Nowadays, in spite of some advances, getting different types of system to talk to each other can be a real challenge.  Many manufacturers claim to include "standard", "universal" or "open" communication systems creating an expectation of some kind of plug-and-play utopia.  It's true that sometimes systems of differing manufacture can communicate with each other right out of the box - but in most instances they can't.  Take even a simple common standard such as an RS-232 serial connection, there still has to be agreement between devices on:

Baud Rate:  4,800, 9,600, 19.2k, 38.4k. etc...
Data Frame Format:  Number of Bits, Parity, Stop-Bits
Physical/Electrical Connection:  2-Wire 3-Wire, n-Wire...
Flow Control: Software Encoded  vs. Hardware (RTS/CTS)
Frame type: Synchronous or non-Synchronous
Language used:  Payload data; Format and Function

Even if both systems do fully conform to the same electrical specification, the most important and often the most elusive task, is to ensure that there is a common language used between systems or, in other words, that there is a common understanding for the underlying data. 
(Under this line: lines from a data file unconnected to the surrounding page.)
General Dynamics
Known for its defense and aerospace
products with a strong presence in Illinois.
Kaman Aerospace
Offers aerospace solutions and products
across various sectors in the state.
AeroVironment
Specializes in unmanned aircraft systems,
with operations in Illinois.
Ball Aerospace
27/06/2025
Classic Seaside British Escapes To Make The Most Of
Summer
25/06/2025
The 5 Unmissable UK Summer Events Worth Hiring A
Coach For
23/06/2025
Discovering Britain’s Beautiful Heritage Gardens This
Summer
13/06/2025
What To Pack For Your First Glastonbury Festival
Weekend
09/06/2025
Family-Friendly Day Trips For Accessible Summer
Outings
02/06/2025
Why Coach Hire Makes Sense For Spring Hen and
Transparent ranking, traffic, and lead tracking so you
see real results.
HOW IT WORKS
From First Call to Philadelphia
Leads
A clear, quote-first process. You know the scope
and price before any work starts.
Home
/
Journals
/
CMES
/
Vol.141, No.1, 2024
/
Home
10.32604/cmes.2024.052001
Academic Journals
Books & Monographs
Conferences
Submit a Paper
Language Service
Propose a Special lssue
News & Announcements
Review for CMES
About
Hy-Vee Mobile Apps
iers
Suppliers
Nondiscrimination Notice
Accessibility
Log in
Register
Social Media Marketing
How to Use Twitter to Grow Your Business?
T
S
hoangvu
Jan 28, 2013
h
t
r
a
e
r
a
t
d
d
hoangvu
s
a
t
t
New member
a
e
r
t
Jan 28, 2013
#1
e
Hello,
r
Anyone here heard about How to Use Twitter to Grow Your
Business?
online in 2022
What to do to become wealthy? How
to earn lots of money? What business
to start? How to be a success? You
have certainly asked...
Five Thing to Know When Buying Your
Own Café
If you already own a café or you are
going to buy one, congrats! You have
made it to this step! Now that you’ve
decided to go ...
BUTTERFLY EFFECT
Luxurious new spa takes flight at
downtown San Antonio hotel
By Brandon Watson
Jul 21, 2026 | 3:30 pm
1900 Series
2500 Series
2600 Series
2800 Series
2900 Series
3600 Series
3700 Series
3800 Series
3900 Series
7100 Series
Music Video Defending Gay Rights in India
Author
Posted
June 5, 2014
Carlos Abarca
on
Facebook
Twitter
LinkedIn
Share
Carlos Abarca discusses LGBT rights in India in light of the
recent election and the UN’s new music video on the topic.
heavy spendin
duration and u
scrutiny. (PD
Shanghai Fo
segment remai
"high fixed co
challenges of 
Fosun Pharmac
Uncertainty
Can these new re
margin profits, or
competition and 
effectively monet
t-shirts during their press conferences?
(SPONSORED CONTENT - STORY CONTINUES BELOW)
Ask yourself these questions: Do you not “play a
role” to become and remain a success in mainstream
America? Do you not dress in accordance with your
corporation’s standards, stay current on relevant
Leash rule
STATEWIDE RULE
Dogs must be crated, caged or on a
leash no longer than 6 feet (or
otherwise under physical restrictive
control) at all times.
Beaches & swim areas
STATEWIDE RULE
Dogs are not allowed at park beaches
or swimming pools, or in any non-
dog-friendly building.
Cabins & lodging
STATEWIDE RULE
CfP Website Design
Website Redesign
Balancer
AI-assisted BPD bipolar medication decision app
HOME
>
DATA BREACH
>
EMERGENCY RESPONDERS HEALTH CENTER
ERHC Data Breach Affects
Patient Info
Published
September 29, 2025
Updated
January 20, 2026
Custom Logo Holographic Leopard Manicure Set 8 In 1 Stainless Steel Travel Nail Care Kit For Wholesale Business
Some manufacturers aren't too helpful when it comes to publishing in-depth technical data because they are fully aware that this may discourage further selection from their own catalogue. At the same time, they shout loudly about how their equipment fully conforms to this or that communications standard. 

 Assistance From Chelsfield Consultants

Whether it's trying to get two black boxes to talk to one another or integration of multiple, network-wide communication systems: the steps to follow are always the same. 1) ensure physical/electrical compatibility 2) ensure the communications specifications are met, and, 3) ensure there is a common language used. In many cases physical and/or electrical connections are catered for by using protocol converters that may be purchased off-the-shelf.

These may be effectively used to satisfy the criterion of 1 and 2 above.  Otherwise custom interface boxes can usually be designed and built.

The complexity of these can vary enormously; this usually depends on the degree to which any I/O adheres to any given standard.

Although different systems may share a common communications protocol, successful integration is more about ensuring that a common underlying language exists.  Some interface specs do however provide what's needed but many don't and some are just plain ambiguous.

We at Chelsfield can investigate and provide an in-depth analysis of the embedded conversation between two or more systems. If it then becomes possible to establish a satisfactory communications rules-set, then this will be defined (for the task) and documented. Language translation firmware can thereafter be written that stands between the two systems.